In the “melting pot” of California, Alyssa Junious believes having a strong sense of identity can unify rather than divide.

“A lot of times people are like, ‘Oh, no, we're all the same. This is why we don't have separation between what's your ancestral healing, what's mine.’ But actually, we think the more you know deep down your roots, the stronger we are together,” she said.

They said it’s not just what they teach, but how they teach that differs from white-run spaces. They see the space as circular rather than hierarchical. Everyone offers something to the group and everyone takes something away. And they look beyond their own individual healing to the healing of the group.

This weekend’s festival is themed “reclaiming ancestral healing.” It’s their third annual festival to celebrate the summer solstice, back by popular demand of the participants.

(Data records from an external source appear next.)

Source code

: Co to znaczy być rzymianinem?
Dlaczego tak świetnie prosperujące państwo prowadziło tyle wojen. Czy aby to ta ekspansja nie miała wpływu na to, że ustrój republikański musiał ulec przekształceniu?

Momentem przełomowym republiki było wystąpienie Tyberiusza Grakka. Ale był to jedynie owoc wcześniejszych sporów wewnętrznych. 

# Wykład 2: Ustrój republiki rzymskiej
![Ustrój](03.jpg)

“A lot of times after the festival, they'll say, ‘I didn't realize this was our thing, this is something that we do,’” Alyssa Junious said, using ‘we’ to refer to queer people of color. “It’s the unlearning of what is for us, what is by us.”

Participants dance in a workshop at the first Summer Soulstice festival in 2022.
Soultry Sisters, Pauline Scully / No Ends Media
Participants dance in a workshop at a Soultry Sisters gathering in 2022.

The sisters said it’s especially needed in North County, where it can be harder for people of color to find community.

At a basic level, Toni Junious said, the event conveys: ‘We do exist, obviously. We’re here, and we’ve been here.”

The festival will offer performances, workshops, mixers and food.

Even though space and finances have been their biggest obstacles to creating the event, they said they’re committed to keeping it accessible.

Summer Soulstice tickets start at $40 and are sold on a sliding scale of affordability. They also offer scholarships. This year, it’s partially funded by the City of Carlsbad Arts Commission and the William Male Foundation.

Tickets are still available and all are welcome.